Autre point : l’IA qui détecte un trou n’engage pas automatiquement la responsabilité de la collectivité si elle n’intervient pas — mais une cartographie précise rend plus difficile le « on ne savait pas ». C’est précisément l’intérêt… et le sujet politique.
Mythes à écarter
- « L’IA va réparer les routes toute seule » — faux : elle aide à prioriser ; les engins et budgets restent humains.
- « Une bonne suspension rend les nids-de-poule sans danger » — faux : elle atténue, elle n’annule pas jante / pneu / perte de contrôle.
- « En France on n’a pas ce problème » — faux : l’intensité varie, le sujet existe (voir expérimentations type Orléans).
- « Pas besoin de carnet si la route est en cause » — faux : l’historique véhicule reste votre meilleure preuve.
Checklist après un gros trou
- Arrêt sûr si vibration anormale ou voyant.
- Inspection visuelle pneus / jantes.
- Pressions + éventuelle géométrie.
- Note dans le carnet (date, lieu approximatif, km).
- Devis atelier si doute — moins cher qu’une rupture de flanc sur autoroute.
Ces gestes valent pour une Citroën confort comme pour n’importe quelle générale.
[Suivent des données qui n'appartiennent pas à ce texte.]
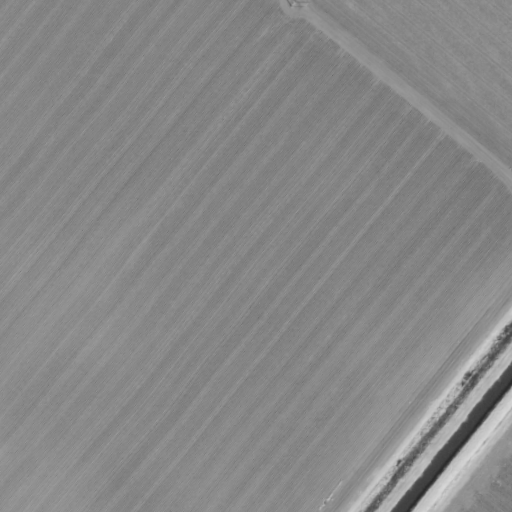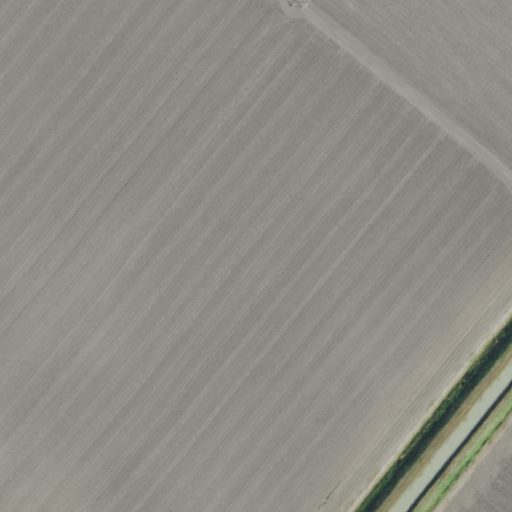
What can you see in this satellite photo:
power tower: (294, 3)
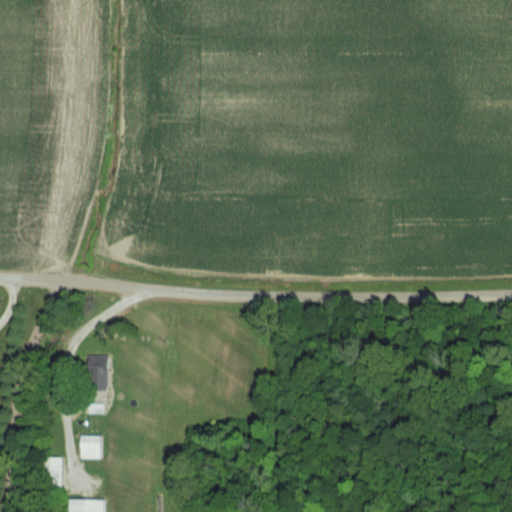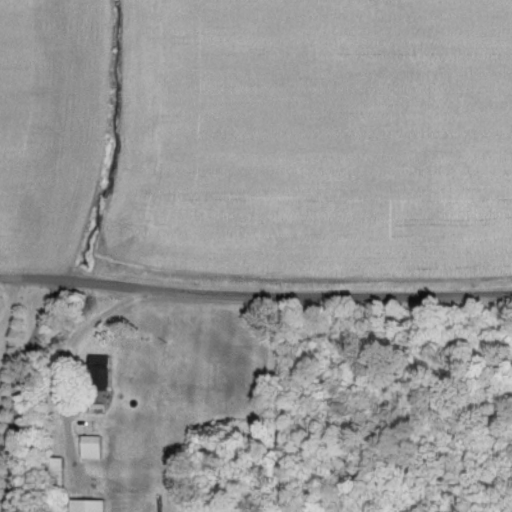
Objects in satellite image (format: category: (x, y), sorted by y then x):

La tech STAN vise les autorités ; votre tech à vous, c’est l’entretien régulier (vidange et train roulant inclus).
Ce que les flottes peuvent faire sans attendre Londres
Même sans déploiement national STAN :
- former les conducteurs au signalement photo + GPS interne ;
- croiser zones à chocs répétés (jantes) sur le parc ;
- adapter les tournées (éviter un axe pourri le temps des travaux) ;
- négocier avec la collectivité avec des preuves (carte de chocs), pas seulement des plaintes.
Citroën vend ici une vision « données partagées ». Les flottes peuvent déjà appliquer une version artisanale du même principe.
Conducteurs du quotidien : ce que vous gagnez si ça se généralise
Si des outils type STAN se répandent (Royaume-Uni d’abord, expérimentations françaises ensuite), le bénéfice attendu pour Madame et Monsieur Tout-le-Monde est prosaïque :
- moins de crevaisons et de jantes à changer ;
- moins de géométries à refaire après un « trou invisible » ;
- des trajets un peu plus prévisibles pour les livreurs et les parents du matin ;
- à terme, peut-être moins d’indemnisations individuelles… si la voirie anticipe vraiment.
Rien n’est automatique : tout dépend de la vitesse d’adoption par les collectivités. En attendant, votre levier reste l’entretien du train roulant et la prudence sur chaussée dégradée — compléments naturels du discours confort Citroën déjà évoqué sur les routes abîmées.
En résumé
Avec le Better Roads Manifesto, Citroën UK pousse l’usage de l’IA (appli STAN) pour détecter fissures et nids-de-poule avant qu’ils ne deviennent dangereux, face à un coût sociétal colossal et un maillage local inégal. Jusqu’à ~6,4 Md € d’économies potentielles sont évoqués ; des villes comme Memphis ou Orléans montrent que la vision embarquée peut déjà changer la donne.
Pour AutoSuivi, le sujet redescend au garage : pneus, jantes, suspensions, carnet. Moins de trous = moins de casses. En attendant que les collectivités accélèrent, documentez les chocs et entretenez le train roulant — c’est le seul levier immédiat du conducteur.